96 Menschen starben damals beim Pokalspiel zwischen den englischen Fußballclubs FC Liverpool und Nottingham Forest. Sie wurden erdrückt oder niedergetrampelt, als im Stadion von Sheffield eine Massenpanik ausbrach. Weitere 766 Fußballfans wurden verletzt. Nach jahrelangem Streit um die Schuldfrage entschied erst im vergangenen Jahr nach einer unabhängigen Untersuchung ein englisches Gericht, dass die Katastrophe kein Unfall war, sondern die Polizei durch ihr Fehlverhalten eine Mitschuld trage.

"Wir sind wirklich stolz darauf, was wir erreicht haben", erklärt Donna Miller, deren Bruder Paul damals ums Leben kam, vor dem Prozessauftakt. Auch Louise Brookes will im bis auf den letzten Platz gefüllten Gerichtssaal dabei sein. "Auf diesen Tag haben wir 28 Jahre gewartet", sagt sie. Mit ernstem, eindringlichem Blick verfolgen die rund 30 Familienangehörigen, wie die fünf Angeklagten am Gericht eintreffen.

Die Polizeibeamten Norman Bettison, Donald Denton, Alan Foster und der Jurist Peter Metcalf sollen nach Ansicht der Staatsanwaltschaft durch Manipulationen und sonstiges Fehlverhalten die juristische Aufarbeitung der Katastrophe behindert haben. Graham Mackrell, der frühere Geschäftsführer des Fußballclubs Sheffield Wednesday, ist wegen Missachtung geltender Sicherheitsvorschriften im Stadion angeklagt. Die Staatsanwaltschaft hatte im Juni Anklage erhoben.

Noch gravierender sind die Vorwürfe gegen den damaligen Einsatzleiter und Polizeichef David Duckenfield.

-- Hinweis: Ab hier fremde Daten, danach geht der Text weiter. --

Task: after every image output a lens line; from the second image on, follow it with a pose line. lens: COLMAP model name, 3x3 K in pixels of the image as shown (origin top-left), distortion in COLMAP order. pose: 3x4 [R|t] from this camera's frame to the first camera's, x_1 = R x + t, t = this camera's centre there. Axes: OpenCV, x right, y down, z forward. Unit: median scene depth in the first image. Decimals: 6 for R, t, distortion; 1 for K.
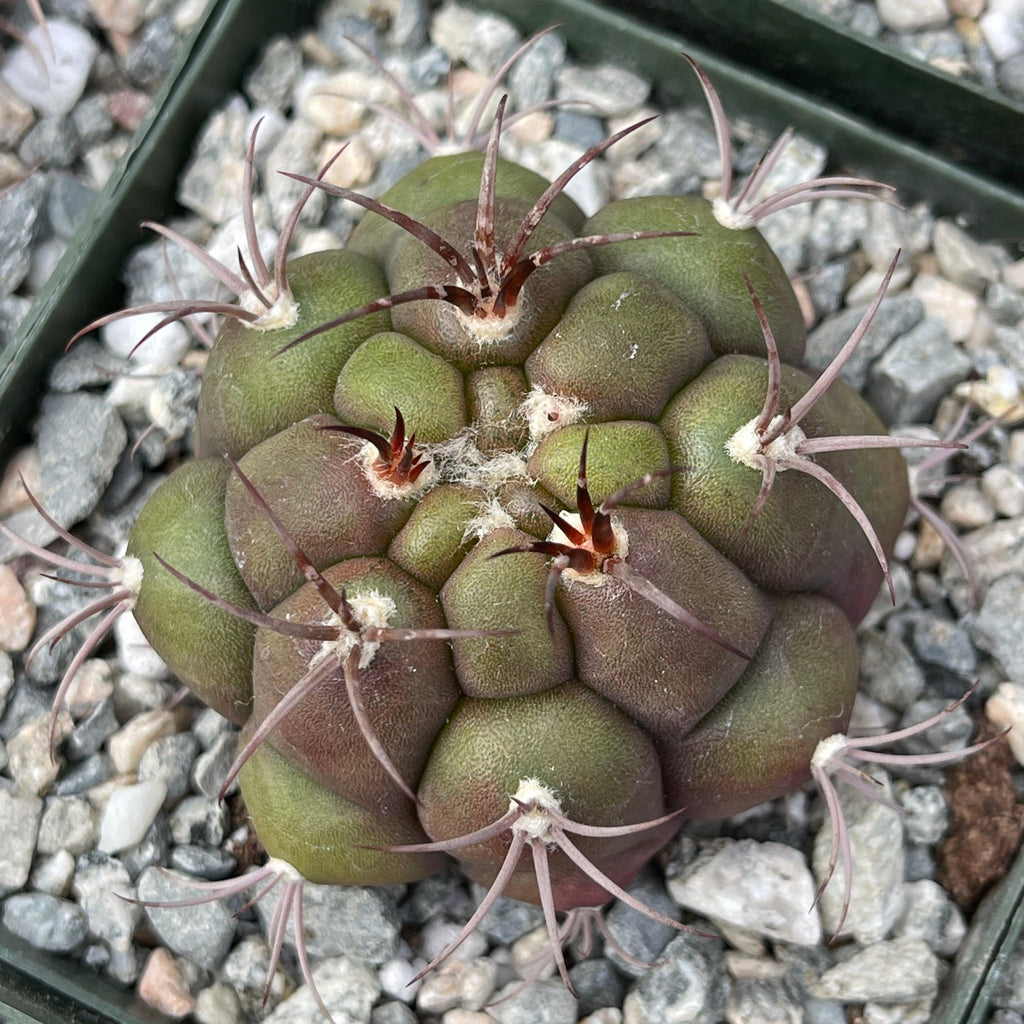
lens RADIAL K [[2131.8, 0, 512.0], [0, 2131.8, 512.0], [0, 0, 1]] dist [0.199158, -1.217791]
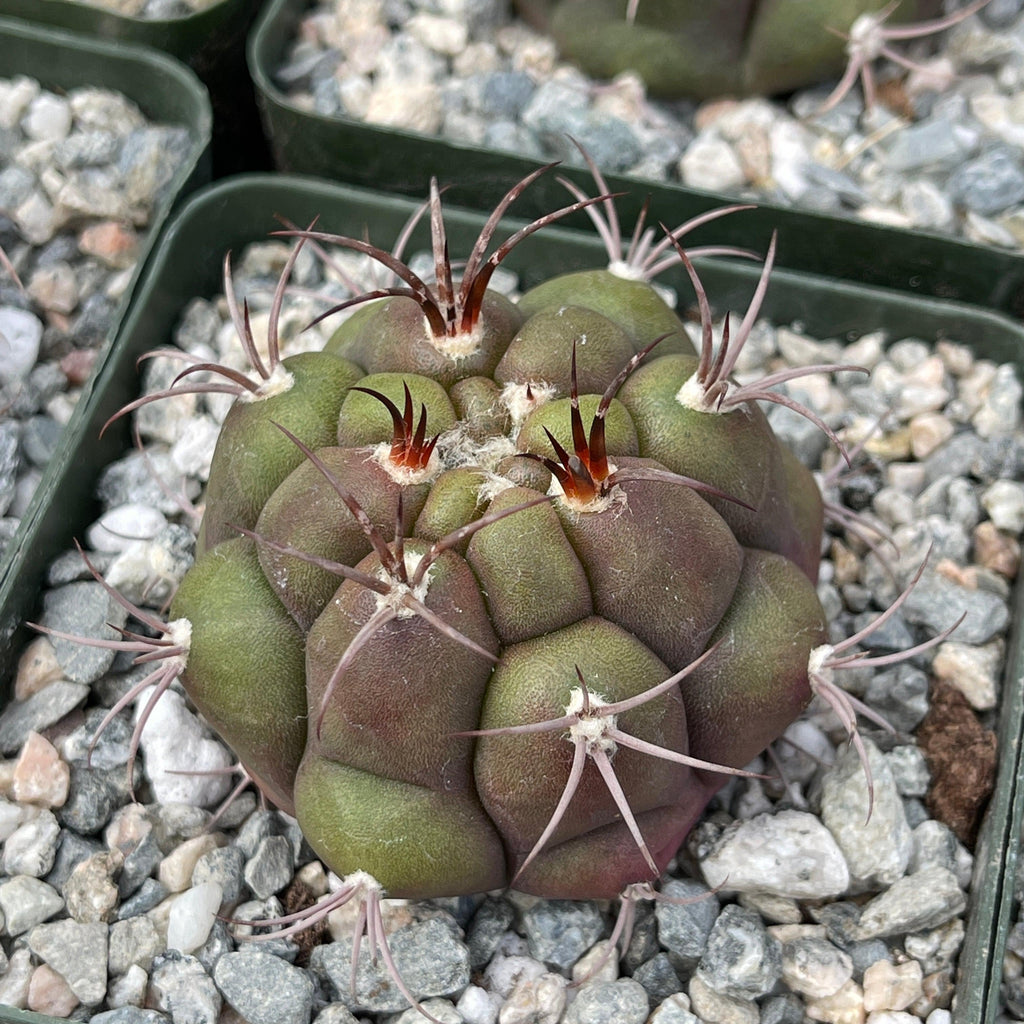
lens RADIAL K [[2115.1, 0, 495.2], [0, 2115.1, 511.2], [0, 0, 1]] dist [0.214792, -1.318091]
pose [[0.975271, -0.167126, 0.144622, -0.155382], [0.206819, 0.920837, -0.330583, 0.343357], [-0.077924, 0.352319, 0.932630, -0.059550]]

Ihm wird fahrlässige Tötung zur Last gelegt. Doch Duckenfield stand aus formalrechtlichen Gründen nicht als Angeklagter vor Gericht. Die Strafverfolgung gegen ihn war in einem anderen Verfahren im Jahr 2000 eingestellt worden. Die Staatsanwaltschaft hat beim High Court jedoch einen Antrag gestellt, den entsprechenden Gerichtsbeschluss aufzuheben.

"Wir haben noch einen weiten Weg vor uns", erklärt Donna Miller, nachdem sie den Gerichtssaal verlassen hat. Dass die Anhörung nach nicht einmal 30 Minuten vorbei war und die Angeklagten auf "nicht schuldig" plädieren wollen, habe sie nicht überrascht. "Wenn ich ehrlich bin, tut es einfach gut, sie hier (vor Gericht) zu sehen." Christine Burke, deren Ehemann im Hillsborough-Stadion starb, sagt danach deutlich aufgewühlt und mit zittriger Stimme: "Es ist ein schöner Tag, aber auch ein trauriger Tag."